You should be able to watch the event on any Internet-connected Apple device, but if you have an Apple TV, I highly recommend watching it on your big screen TV.

Apple special event: September 2020

Apple is hosting a special event on Wednesday Tuesday, September 15, 2020, at 10 a.m. Pacific Time. They’ve not released one shred of information on the topic. The logo for the event,

Infinite loop Apple logo

is an infinitely-looping ribbon that forms the Apple logo. This is also a nice pun on the formal address for Apple’s old headquarters, 1 Infinite Loop, Cupertino, California.

Speculation, based on next to nothing, suggests it might be focused on a new Apple Watch and a new iPad Air. Exactly how a looping blue ribbon relates to watches or iPads is unknown. It is also speculated that Apple will announce formal release dates for macOS 11 Big Sur, iOS 14, iPadOS 14, watchOS 7, and tvOS 14.

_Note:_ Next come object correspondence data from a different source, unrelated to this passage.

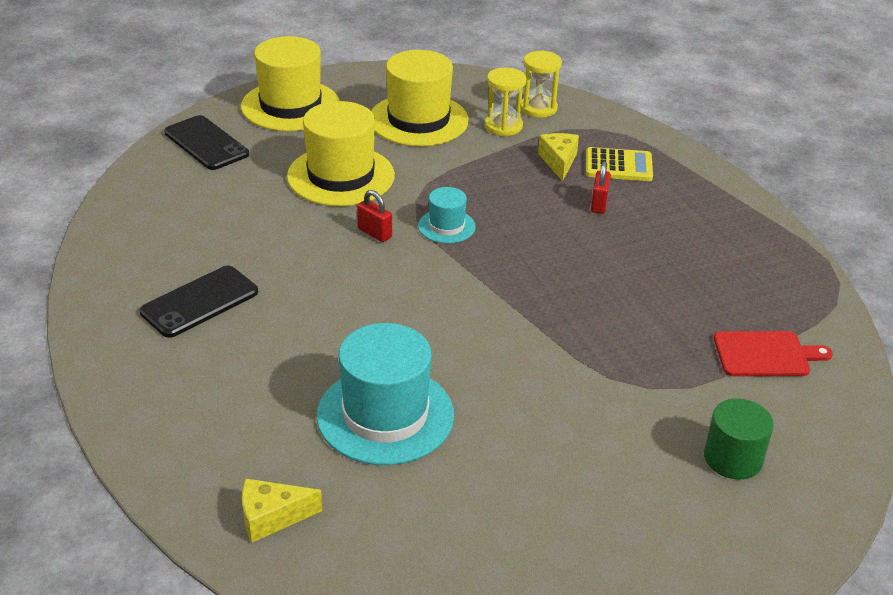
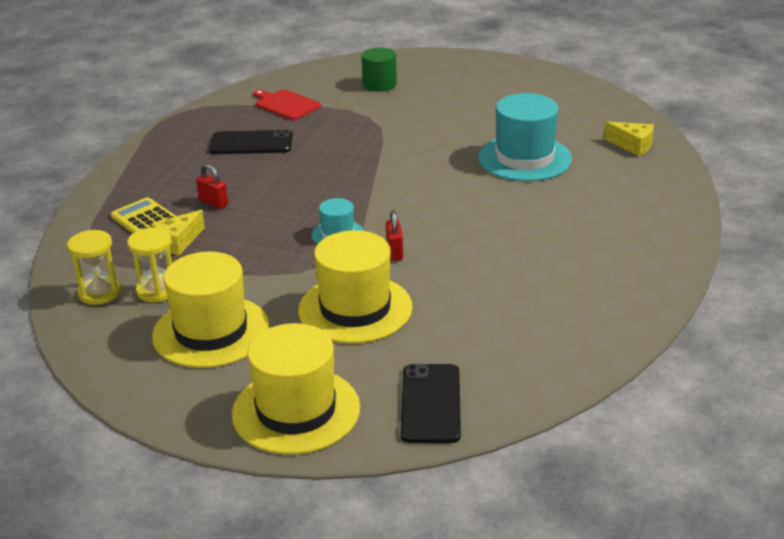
camera: 135 degrees left, 5 degrees down
black phone [140,266,258,338] -> black phone moved to [209,129,293,154]
red padlock [591,161,611,214] -> red padlock turned 75 degrees clockwise [196,164,228,209]

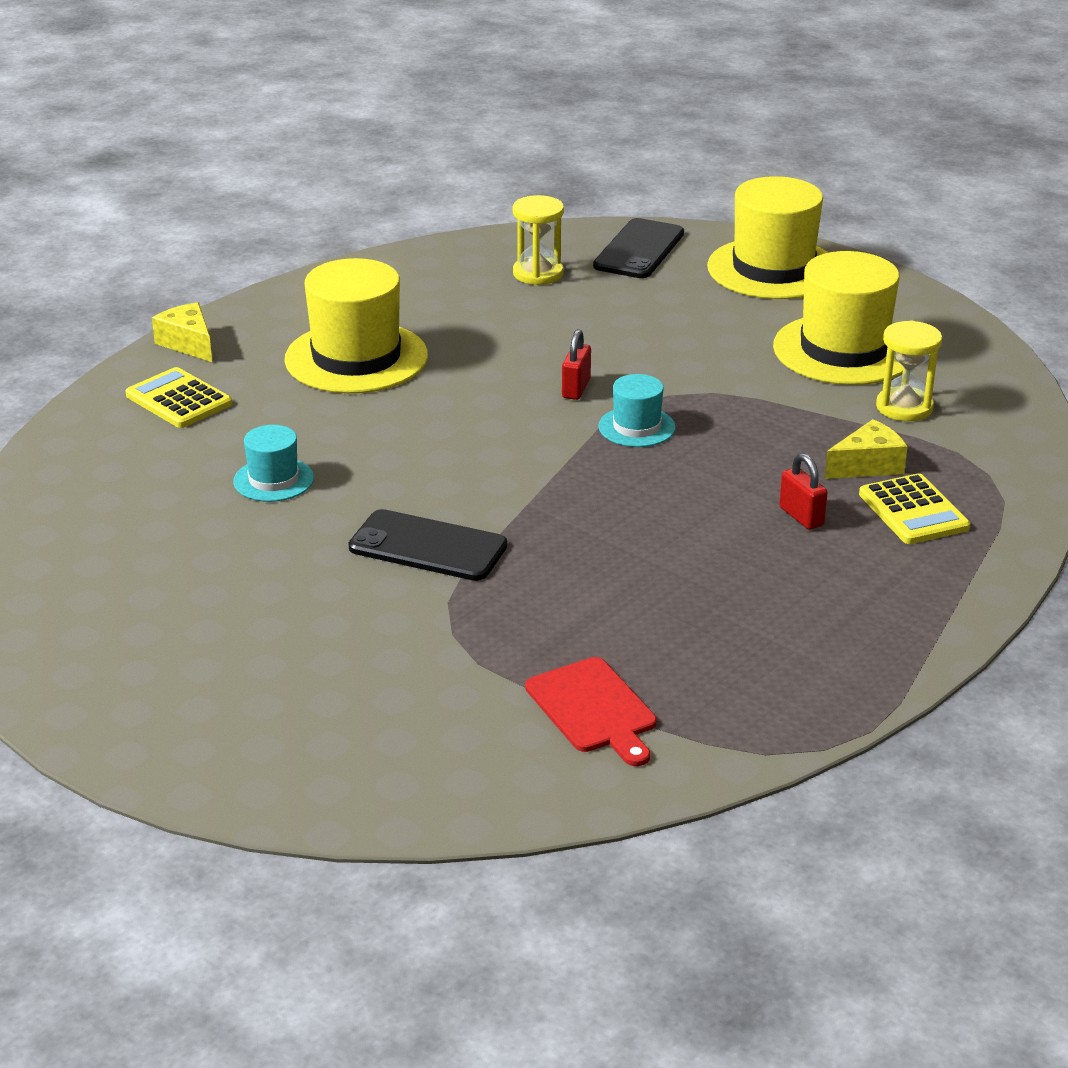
camera: 160 degrees left, 0 degrees up
yellow hourglass [67,230,121,305] -> yellow hourglass moved to [513,195,564,285]
black phone [209,129,293,154] -> black phone moved to [349,509,507,581]
yellow hat [298,230,412,344] -> yellow hat moved to [285,258,428,393]
green cylinder [362,47,397,91] -> none
turquoise hat [478,93,572,181] -> turquoise hat [233,425,314,502], size x0.51
yellow cheese [604,122,654,156] -> yellow cheese moved to [152,302,212,362]
none -> yellow calculator [125,367,232,428]

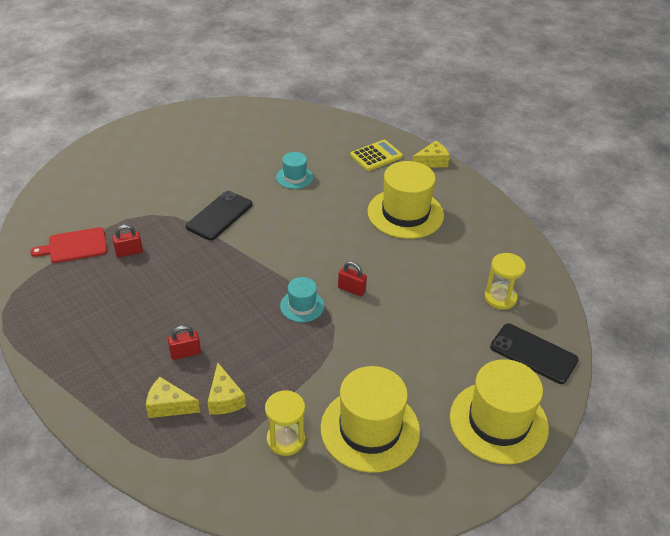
camera: 100 degrees right, 10 degrees up
yellow calculator [859,473,970,544] -> yellow cheese [146,377,200,418]
none -> red padlock [112,225,143,257]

You can watch the event by going here:

https://www.apple.com/apple-events/

or by using your Apple TV and the Apple Events app to watch it on your TV.

Free book on Zoom

Take Control Books, a highly recommended vendor of electronic books on “things computer,” and “things Macintosh” in particular, has a free new book: Take Control of Zoom Essentials. Given how much of life this year is spent in Zoom conferencing, this book is highly recommended.

It is essentially a condensed version of their longer, more comprehensive (and not free) book, Take Control of Zoom. The longer book is far more detailed, and recommended for those who want to host Zoom meetings, or use Zoom for teaching, consulting, or business.

Some of the topics covered in Take Control of Zoom Essentials:

  • What Zoom Can Do
  • Get Set Up with Zoom
  • Upgrade Audio and Video
  • Improve Your Video
  • Look Sharp
  • Identify Yourself
  • Join a Meeting
  • Adjust the View
  • View a Shared Screen
  • Interact in a Meeting
  • Stay Safe in a Meeting
  • Share Your Screen

The book is available in PDF (Acrobat), ePub (Apple Books), and Mobi (Kindle) formats. And — free.